_SUPPLIED RECORDS_.
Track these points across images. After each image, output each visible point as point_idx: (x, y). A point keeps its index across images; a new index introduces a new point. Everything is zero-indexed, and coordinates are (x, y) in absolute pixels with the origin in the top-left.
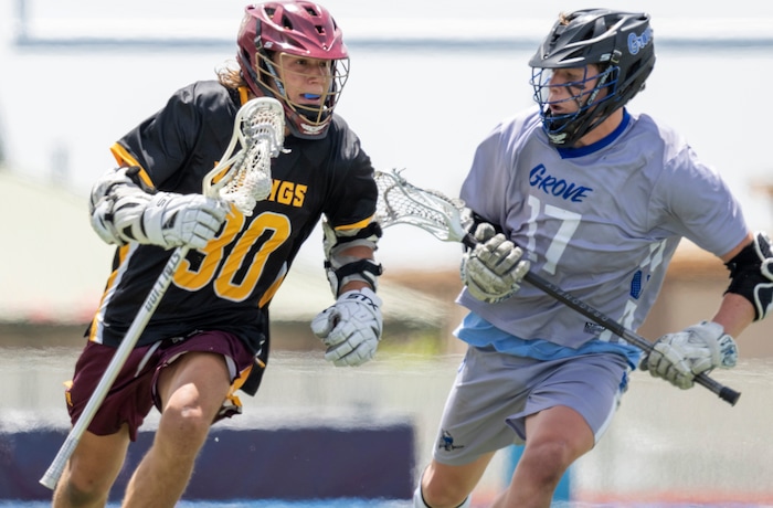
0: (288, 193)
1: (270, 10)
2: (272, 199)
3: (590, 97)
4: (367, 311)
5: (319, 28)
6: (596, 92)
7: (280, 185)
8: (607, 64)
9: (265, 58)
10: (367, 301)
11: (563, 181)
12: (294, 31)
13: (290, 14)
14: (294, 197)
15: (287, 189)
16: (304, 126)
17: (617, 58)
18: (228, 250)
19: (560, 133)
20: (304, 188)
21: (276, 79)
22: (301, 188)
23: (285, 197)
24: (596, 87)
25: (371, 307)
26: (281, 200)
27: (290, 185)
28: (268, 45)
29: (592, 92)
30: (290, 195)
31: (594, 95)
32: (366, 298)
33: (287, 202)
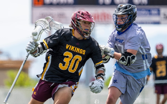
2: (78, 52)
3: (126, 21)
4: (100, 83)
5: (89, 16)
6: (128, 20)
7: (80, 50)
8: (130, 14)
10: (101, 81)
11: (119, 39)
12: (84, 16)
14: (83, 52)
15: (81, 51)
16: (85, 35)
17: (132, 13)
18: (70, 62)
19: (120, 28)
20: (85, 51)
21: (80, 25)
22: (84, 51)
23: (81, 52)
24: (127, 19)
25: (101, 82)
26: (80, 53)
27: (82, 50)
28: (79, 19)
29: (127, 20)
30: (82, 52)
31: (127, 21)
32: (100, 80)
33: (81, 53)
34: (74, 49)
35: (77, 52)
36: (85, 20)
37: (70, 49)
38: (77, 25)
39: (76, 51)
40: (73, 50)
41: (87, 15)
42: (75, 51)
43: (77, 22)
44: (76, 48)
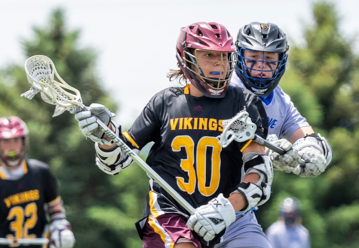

_WHAT TO DO_.
Transcribe the data completely. No pictures should appear in the transcription.

_SOLUTION TO THIS EXERCISE_.
Track these points across images. After each image, output each visible point as point_idx: (x, y). A point keeps its index across images; a new index introduces a new point. Everything is zero-indexed, and coordinates are (x, y) in absolute pixels with the origin in the top-left.
0: (288, 193)
1: (270, 10)
2: (272, 199)
3: (590, 97)
4: (367, 311)
5: (319, 28)
6: (596, 92)
7: (280, 185)
8: (607, 64)
9: (265, 58)
10: (367, 301)
11: (563, 181)
12: (294, 31)
13: (290, 14)
14: (294, 197)
15: (287, 189)
16: (304, 126)
17: (617, 58)
18: (228, 250)
19: (560, 133)
20: (304, 188)
21: (276, 79)
22: (301, 188)
23: (285, 197)
24: (596, 87)
25: (371, 307)
26: (281, 200)
27: (290, 185)
28: (268, 45)
29: (592, 92)
30: (290, 195)
31: (594, 95)
32: (366, 298)
33: (287, 202)
2: (78, 52)
3: (126, 21)
4: (100, 83)
5: (89, 16)
6: (128, 20)
7: (80, 50)
8: (130, 14)
10: (101, 81)
11: (119, 39)
12: (84, 16)
14: (83, 52)
15: (81, 51)
16: (85, 35)
17: (132, 13)
18: (70, 62)
19: (120, 28)
20: (85, 51)
21: (80, 25)
22: (84, 51)
23: (81, 52)
24: (127, 19)
25: (101, 82)
26: (80, 53)
27: (82, 50)
28: (79, 19)
29: (127, 20)
30: (82, 52)
31: (127, 21)
32: (100, 80)
33: (81, 53)
34: (74, 49)
35: (77, 52)
36: (85, 20)
37: (70, 49)
38: (77, 25)
39: (76, 51)
40: (73, 50)
41: (87, 15)
42: (75, 51)
43: (77, 22)
44: (76, 48)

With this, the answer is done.